Face à cette réserve de certains locataires comment avez-vous géré vos objectifs ?
Nous avons compris qu’il fallait respecter leur choix et ne pas empiéter sur la liberté du chef d’entreprise. Tous ne sont pas prêts à voir un écran de contrôle des consommations énergétiques dans le hall de leur immeuble. Mais nous pensons que les annexes des baux verts qui prévoient une clause de rencontre annuelle entre le locataire et le propriétaire seront de nature à faire évoluer les choses. Le verdissement des immeubles passe par l’enrichissement du dialogue avec les locataires et la maîtrise des immeubles par le propriétaire. Parler avec le locataire c’est aussi anticiper ses besoins et comprendre les efforts qu’il faudra faire si on désire le conserver au renouvellement de son bail. Après plus de 15 ans de financiarisation de l’immobilier, l’environnement offre une occasion aux propriétaires de se réapproprier leurs immeubles de mieux gérer les équipements techniques et d’offrir aux occupants un cadre de travail plus efficient et de travailler ensemble sur des améliorations constantes. En résumé, cela sert une politique client.
Notre démarche se veut pragmatique.
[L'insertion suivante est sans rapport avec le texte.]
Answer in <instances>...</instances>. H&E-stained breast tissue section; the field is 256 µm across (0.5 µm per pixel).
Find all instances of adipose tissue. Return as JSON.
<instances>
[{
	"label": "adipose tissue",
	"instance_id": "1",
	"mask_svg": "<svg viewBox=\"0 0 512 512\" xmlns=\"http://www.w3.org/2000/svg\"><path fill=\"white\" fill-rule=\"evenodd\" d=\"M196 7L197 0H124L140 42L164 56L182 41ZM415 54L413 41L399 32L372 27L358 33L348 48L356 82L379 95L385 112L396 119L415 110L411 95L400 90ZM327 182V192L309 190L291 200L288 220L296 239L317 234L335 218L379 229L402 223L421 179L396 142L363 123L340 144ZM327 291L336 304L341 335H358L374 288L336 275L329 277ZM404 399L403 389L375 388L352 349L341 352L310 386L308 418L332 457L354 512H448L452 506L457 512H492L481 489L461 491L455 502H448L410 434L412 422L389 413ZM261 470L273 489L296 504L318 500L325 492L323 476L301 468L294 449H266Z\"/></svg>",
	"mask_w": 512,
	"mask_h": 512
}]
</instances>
D’abord l’intuition, ensuite si elle se confirme cela devient une conviction et on avance… Chaque point acquis peut permettre de rebondir sur autre chose. Parfois il arrive de constater qu’on fait fausse route. Ainsi au siège de Perial nous avons essayé la température des bureaux à 19 degrés. Cela n’a pas fonctionné. Par contre, nous sommes maintenant convaincus qu’il est nécessaire de lier les bonnes pratiques environnementales à l’intéressement versé aux salariés.